↓
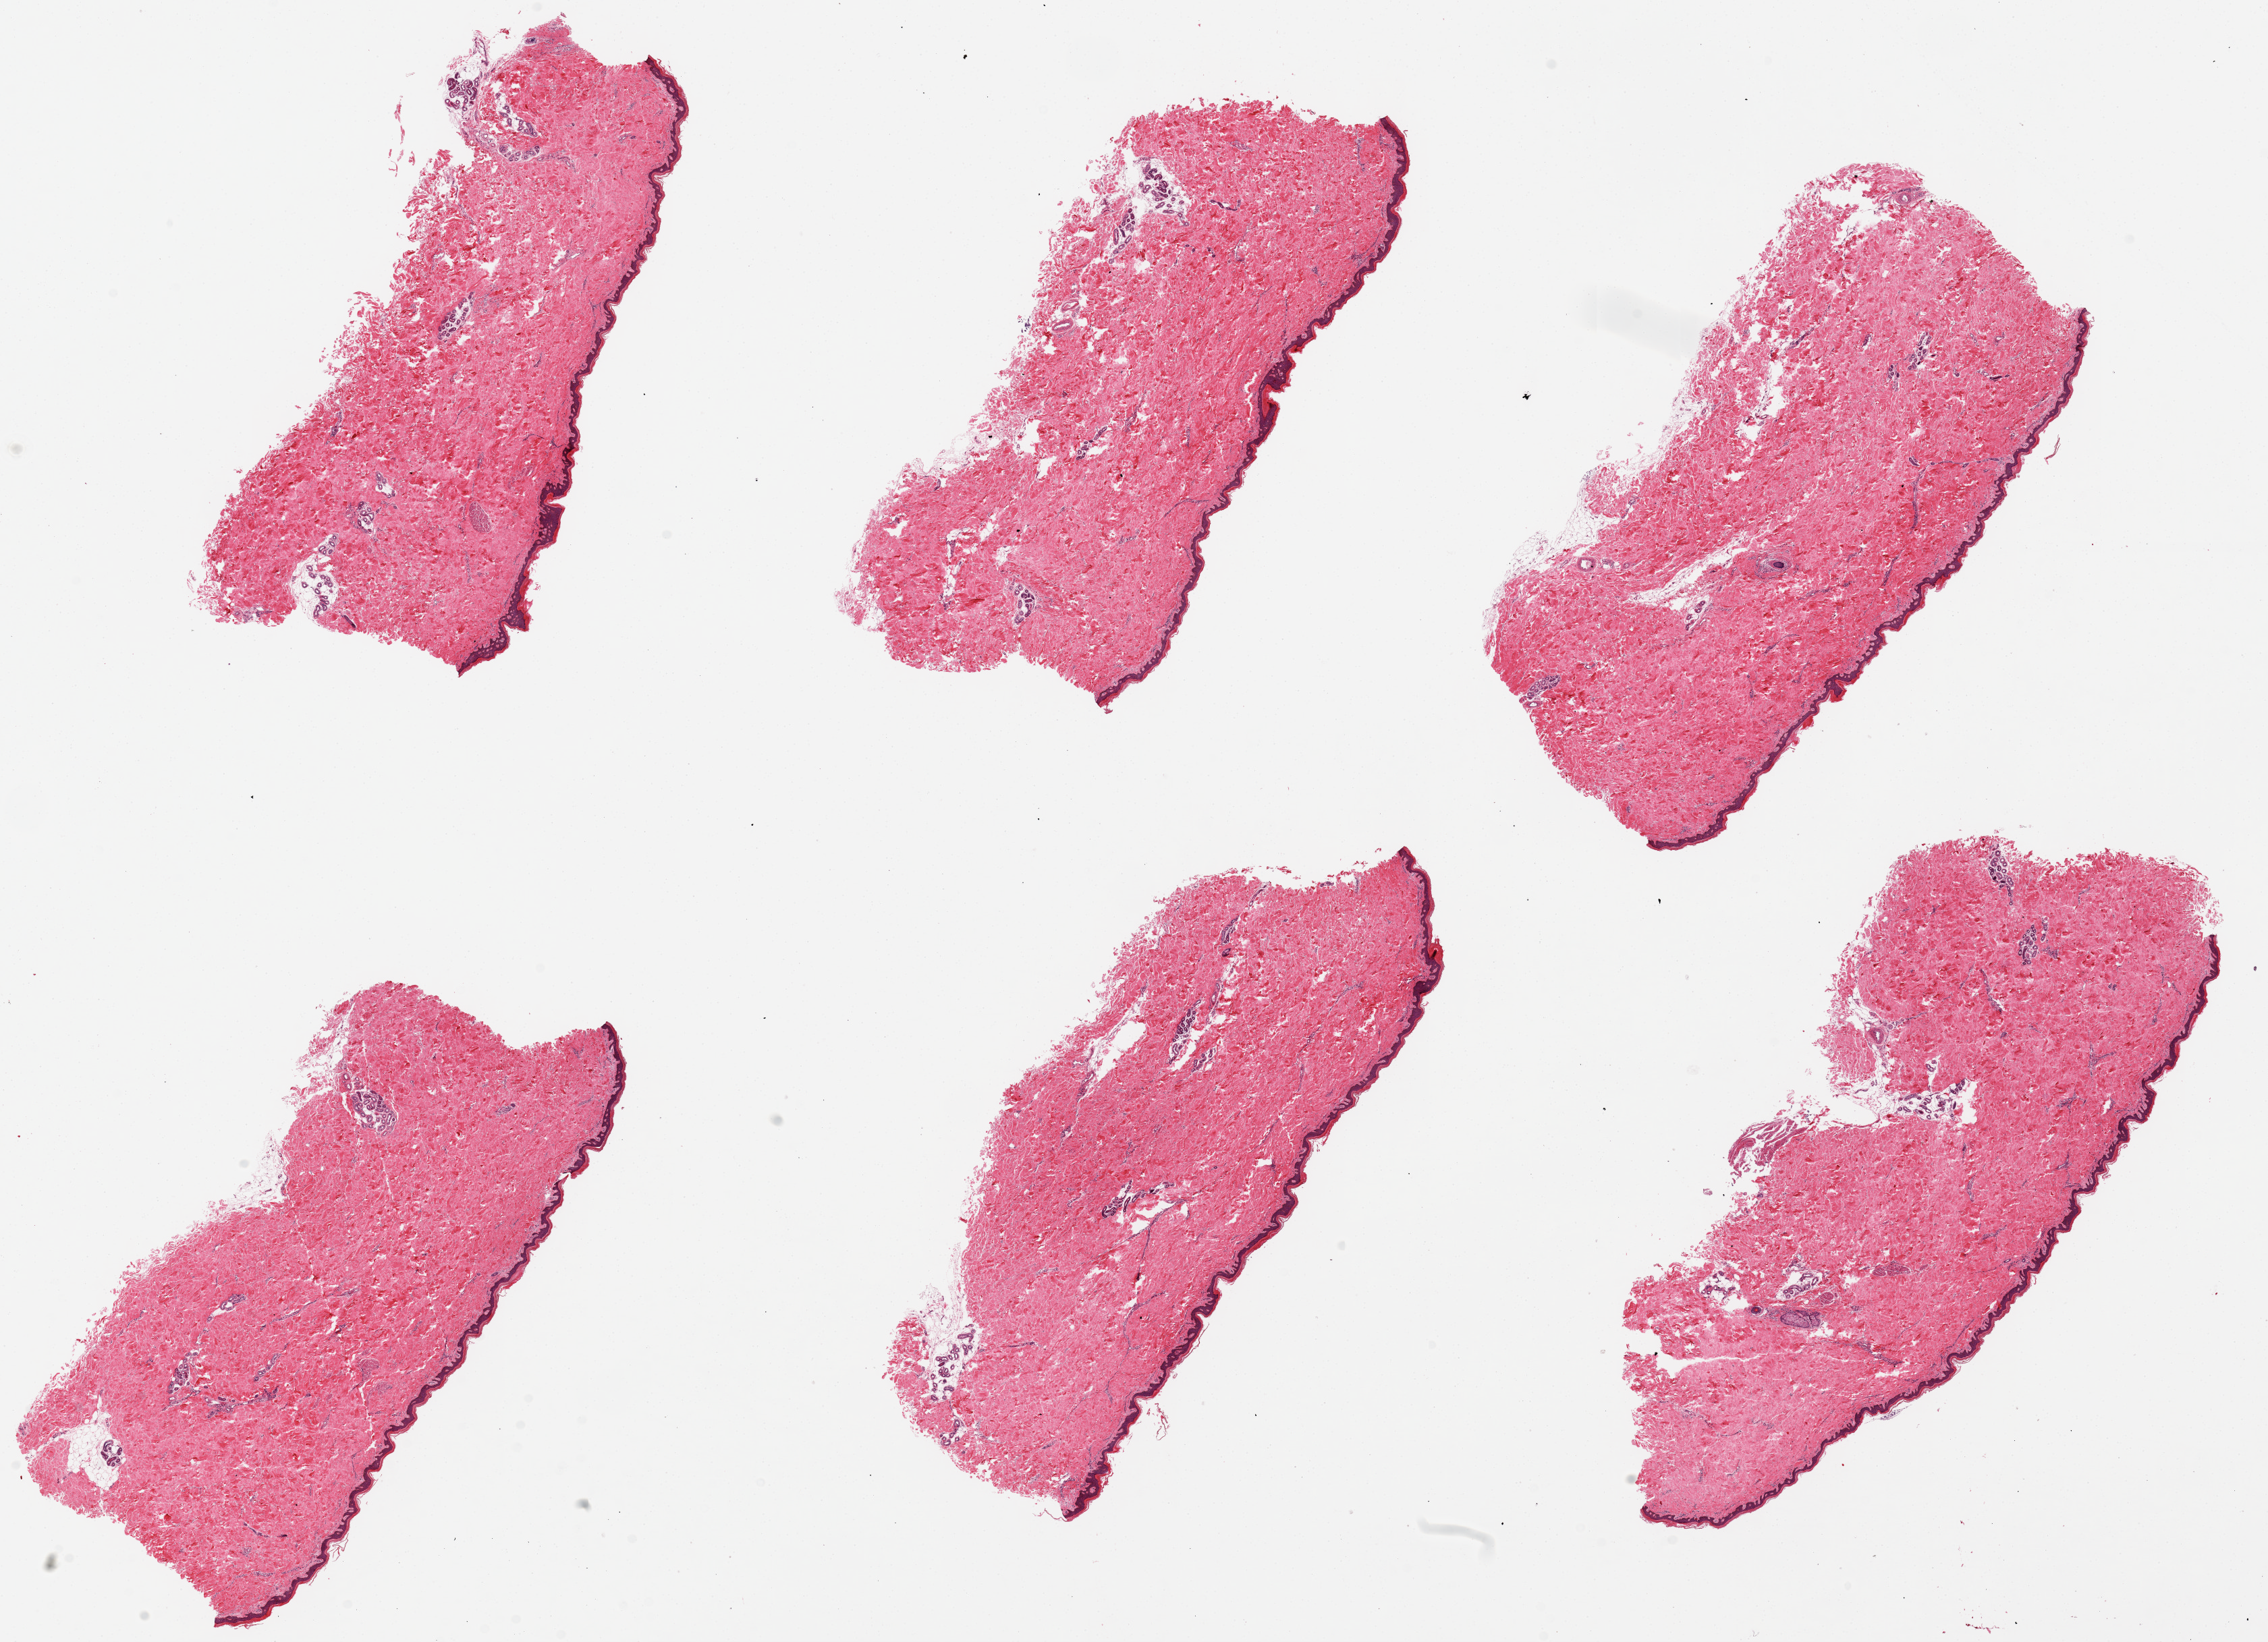
Digitized haematoxylin and eosin-stained section, shown as a low-resolution overview of the whole scanned area (about 26.6 x 19.2 mm); PAXgene-fixed, paraffin-embedded tissue; sampled site (target tissue): skin of suprapubic region; donor tissue sample. Donor sex: female.
• pathologist's review note for this sample: 6 pieces, up to 10x4mm. Well trimmed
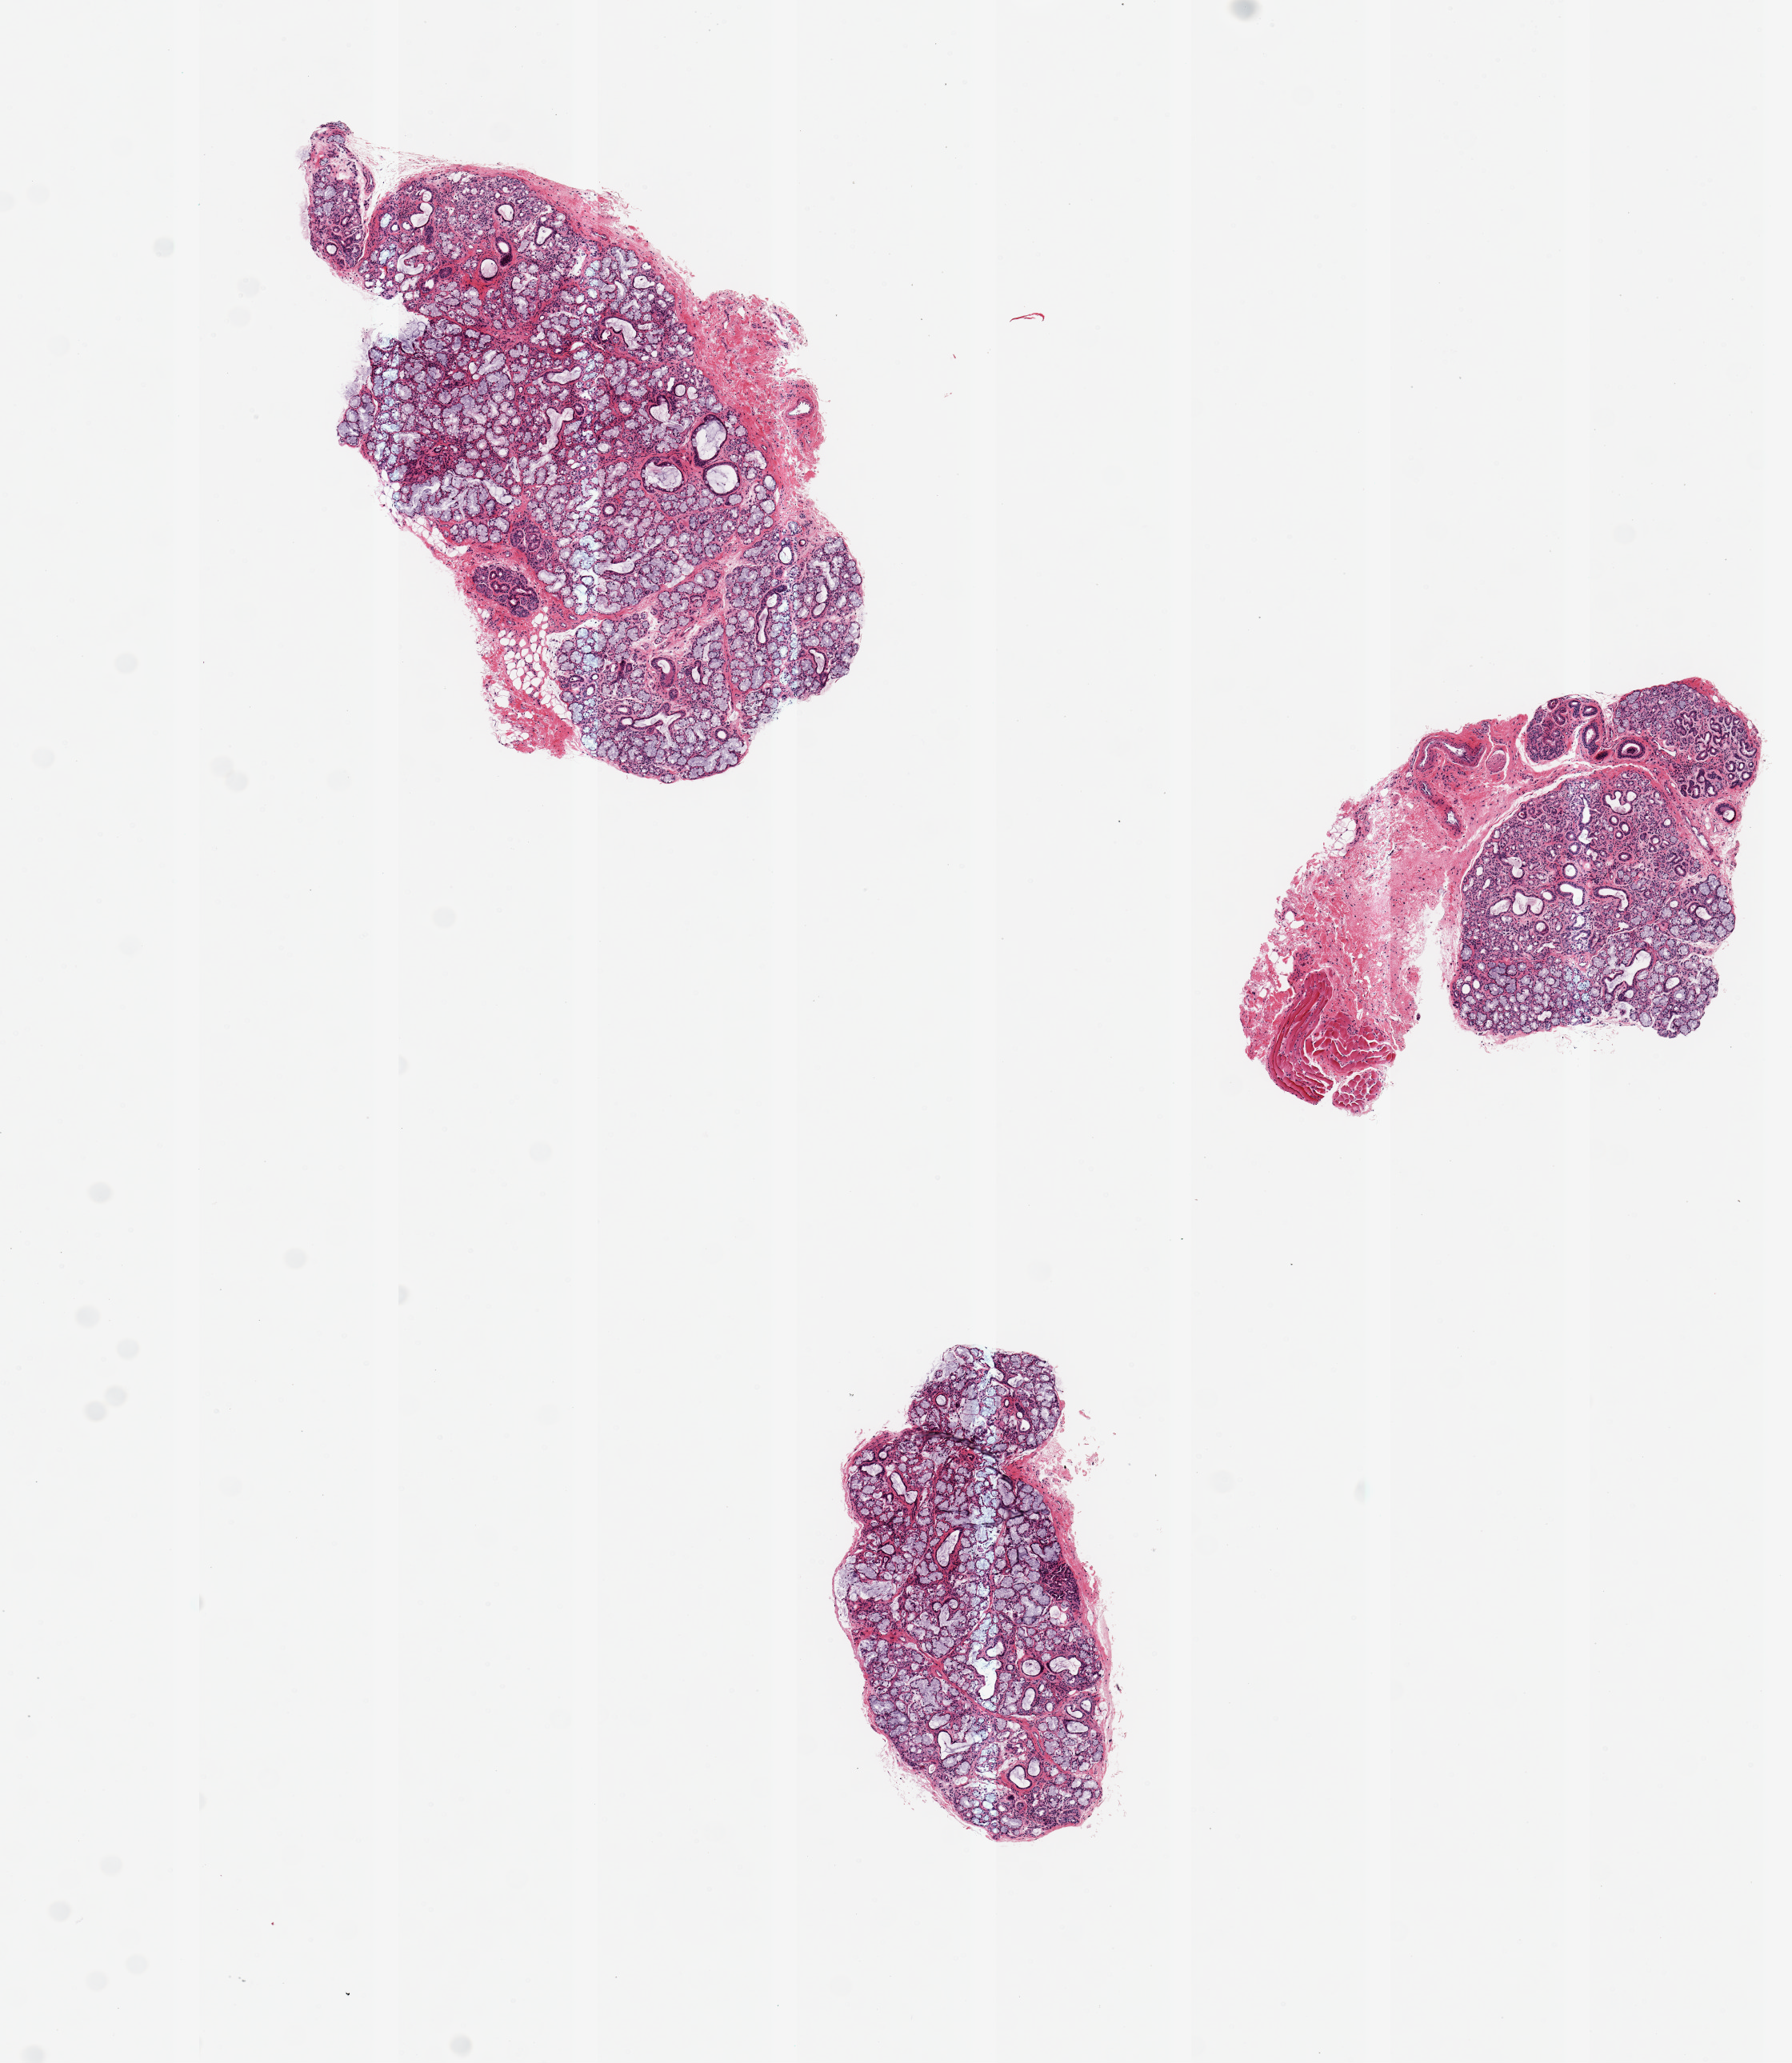
Haematoxylin and eosin whole-slide image, whole scanned area (about 8.9 x 10.2 mm) shown as a low-resolution overview; PAXgene-fixed paraffin-embedded (PFPE) section; section of minor salivary gland (target tissue); tissue donor sample. Male donor.
Review note (as recorded): 3 pieces, well preserved ~2.5mm d., one with ~2.5mm adherent fibrous nubbin.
↑
**Requirement**.
Write the lines out again exactly, beginning at the line that contains "Haematoxylin and eosin whole-slide" and stopping only at the final line of the listing above.

**Solution to this problem**.
Haematoxylin and eosin whole-slide image, whole scanned area (about 8.9 x 10.2 mm) shown as a low-resolution overview; PAXgene-fixed paraffin-embedded (PFPE) section; section of minor salivary gland (target tissue); tissue donor sample. Male donor.
Review note (as recorded): 3 pieces, well preserved ~2.5mm d., one with ~2.5mm adherent fibrous nubbin.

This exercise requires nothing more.